Training the model using Random Forest - 6.5

Machine Learning

author
Talend Documentation Team
EnrichVersion
6.5
EnrichProdName
Talend Big Data
Talend Big Data Platform
Talend Data Fabric
Talend Real-Time Big Data Platform
task
Data Governance > Third-party systems > Machine Learning components
Data Quality and Preparation > Third-party systems > Machine Learning components
Design and Development > Third-party systems > Machine Learning components
EnrichPlatform
Talend Studio

Procedure

  1. Double-click tRandomForestModel to open its Component view.
  2. From the Label column list, select the column that provides the classes to be used for classification. In this scenario, it is label, which contains two class names: spam for junk messages and ham for normal messages.
  3. From the Features column list, select the column that provides the feature vectors to be analyzed.

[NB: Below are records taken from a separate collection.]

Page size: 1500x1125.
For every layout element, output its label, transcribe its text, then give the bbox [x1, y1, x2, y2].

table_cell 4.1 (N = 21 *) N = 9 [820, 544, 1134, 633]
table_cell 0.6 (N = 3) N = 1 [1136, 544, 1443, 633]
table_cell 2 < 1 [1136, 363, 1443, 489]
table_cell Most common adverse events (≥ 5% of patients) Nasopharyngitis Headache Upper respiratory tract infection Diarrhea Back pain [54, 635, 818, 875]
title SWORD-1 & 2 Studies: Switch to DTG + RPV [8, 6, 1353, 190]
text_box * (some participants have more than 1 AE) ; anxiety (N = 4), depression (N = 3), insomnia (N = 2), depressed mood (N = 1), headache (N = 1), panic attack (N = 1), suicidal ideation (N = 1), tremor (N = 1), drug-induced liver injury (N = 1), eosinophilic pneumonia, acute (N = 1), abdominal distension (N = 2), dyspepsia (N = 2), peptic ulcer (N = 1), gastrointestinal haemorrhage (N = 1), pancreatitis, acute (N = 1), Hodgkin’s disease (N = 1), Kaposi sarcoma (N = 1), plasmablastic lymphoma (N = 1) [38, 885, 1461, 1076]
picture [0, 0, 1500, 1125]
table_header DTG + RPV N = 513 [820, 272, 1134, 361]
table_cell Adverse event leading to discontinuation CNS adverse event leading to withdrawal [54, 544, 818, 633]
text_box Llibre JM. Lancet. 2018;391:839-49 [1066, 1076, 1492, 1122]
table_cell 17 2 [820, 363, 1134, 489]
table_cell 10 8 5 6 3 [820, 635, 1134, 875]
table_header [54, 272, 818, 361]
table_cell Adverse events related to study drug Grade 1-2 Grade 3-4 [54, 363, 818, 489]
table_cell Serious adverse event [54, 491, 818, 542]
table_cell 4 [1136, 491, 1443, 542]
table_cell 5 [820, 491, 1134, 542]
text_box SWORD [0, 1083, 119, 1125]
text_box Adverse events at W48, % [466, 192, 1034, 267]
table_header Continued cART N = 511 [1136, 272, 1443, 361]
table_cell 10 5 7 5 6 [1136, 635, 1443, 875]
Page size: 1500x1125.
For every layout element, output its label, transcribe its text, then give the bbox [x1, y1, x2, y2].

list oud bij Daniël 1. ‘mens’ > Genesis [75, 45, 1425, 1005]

In this scenario, it is features_vect, which combines all features.
  4. Select the Save the model on file system check box and in the HDFS folder field that is displayed, enter the directory you want to use to store the generated model.
  5. In the Number of trees in the forest field, enter the number of decision trees you want tRandomForestModel to build. You need to try different numbers to run the current Job to create the classification model several times; after comparing the evaluation results of every model created on each run, you can decide the number you need to use. In this scenario, put 20.
    An evaluation Job will be presented in one of the following sections.
  6. Leave the other parameters as is.